**SELBST AUSPROBIEREN**
Zitieren Sie aus dem Brief an Koll. Zwickl wortgetreu die Stelle von „Wollen wir doch“ bis einschließlich „dafür eine Mehrheit.“.

**VORLIEGENDER AUSZUG**
%%
Lieber Koll. Zwickl,

- es ist nicht so, wie Sie vermuten !

Wollen wir doch bitte diesen Kindergarten des parteipolitischen Denkens verlassen. Es gibt nicht eine Zahl, ab dieser Größe X ist eine Meinung ernst zu nehmen, darunter nicht. Der Respekt bietet es, jede ehrliche Meinung eines anderen Menschen ernst zu nehmen. Auch, ja gerade Minderheiten- meinungen. Wir sind dauernd Minderheit. Mehrheiten bilden sich langsam und mühsam. Wer im Denken seiner Zeit voraus ist, ist fast immer Einzelgänger, wird nur von wenigen Leuten richtig verstanden. Erst wenn die Zeit dafür reif ist, dann findet sich dafür eine Mehrheit.
%%
**AUSZÜGE AUS DATENSÄTZEN**
%%
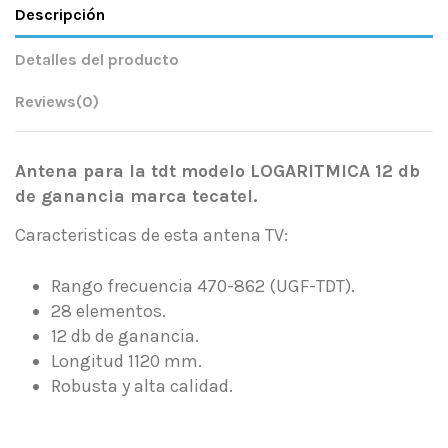
Descripción
Detalles del producto
Reviews
(0)
Antena para la tdt modelo LOGARITMICA 12 db
de ganancia marca tecatel.
Caracteristicas de esta antena TV:
Rango frecuencia 470-862 (UGF-TDT).
28 elementos.
12 db de ganancia.
Longitud 1120 mm.
Robusta y alta calidad.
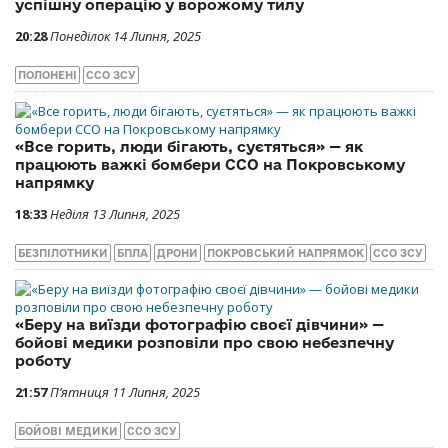
успішну операцію у ворожому тилу
20:28
Понеділок 14 Липня, 2025
ПОЛОНЕНІ
ССО ЗСУ
«Все горить, люди бігають, суєтяться» — як
працюють важкі бомбери ССО на Покровському
напрямку
18:33
Неділя 13 Липня, 2025
БЕЗПІЛОТНИКИ
БПЛА
ДРОНИ
ПОКРОВСЬКИЙ НАПРЯМОК
ССО ЗСУ
«Беру на виїзди фотографію своєї дівчини» —
бойові медики розповіли про свою небезпечну
роботу
21:57
П’ятниця 11 Липня, 2025
БОЙОВІ МЕДИКИ
ССО ЗСУ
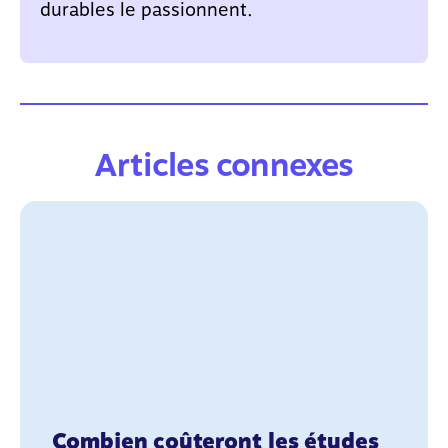
durables le passionnent.
Articles connexes
Combien coûteront les études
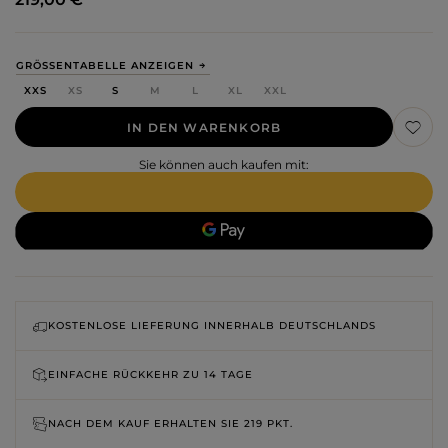
GRÖSSENTABELLE ANZEIGEN
XXS
XS
S
M
L
XL
XXL
IN DEN WARENKORB
Sie können auch kaufen mit:
KOSTENLOSE LIEFERUNG INNERHALB DEUTSCHLANDS
EINFACHE RÜCKKEHR ZU
14 TAGE
NACH DEM KAUF ERHALTEN SIE
219 PKT.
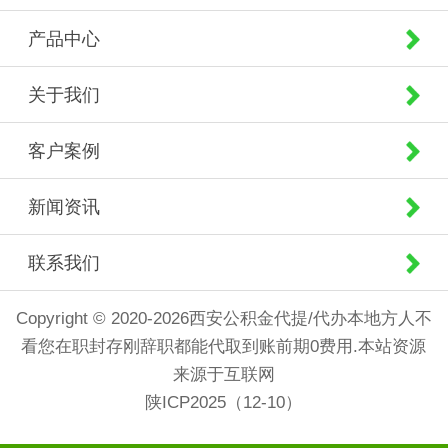
产品中心
关于我们
客户案例
新闻资讯
联系我们
Copyright © 2020-2026西安公积金代提/代办本地方人不
看您在职封存刚辞职都能代取到账前期0费用.本站资源
来源于互联网
陕ICP2025（12-10）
%%
**ERGEBNIS**
Wollen wir doch bitte diesen Kindergarten des parteipolitischen Denkens verlassen. Es gibt nicht eine Zahl, ab dieser Größe X ist eine Meinung ernst zu nehmen, darunter nicht. Der Respekt bietet es, jede ehrliche Meinung eines anderen Menschen ernst zu nehmen. Auch, ja gerade Minderheiten- meinungen. Wir sind dauernd Minderheit. Mehrheiten bilden sich langsam und mühsam. Wer im Denken seiner Zeit voraus ist, ist fast immer Einzelgänger, wird nur von wenigen Leuten richtig verstanden. Erst wenn die Zeit dafür reif ist, dann findet sich dafür eine Mehrheit.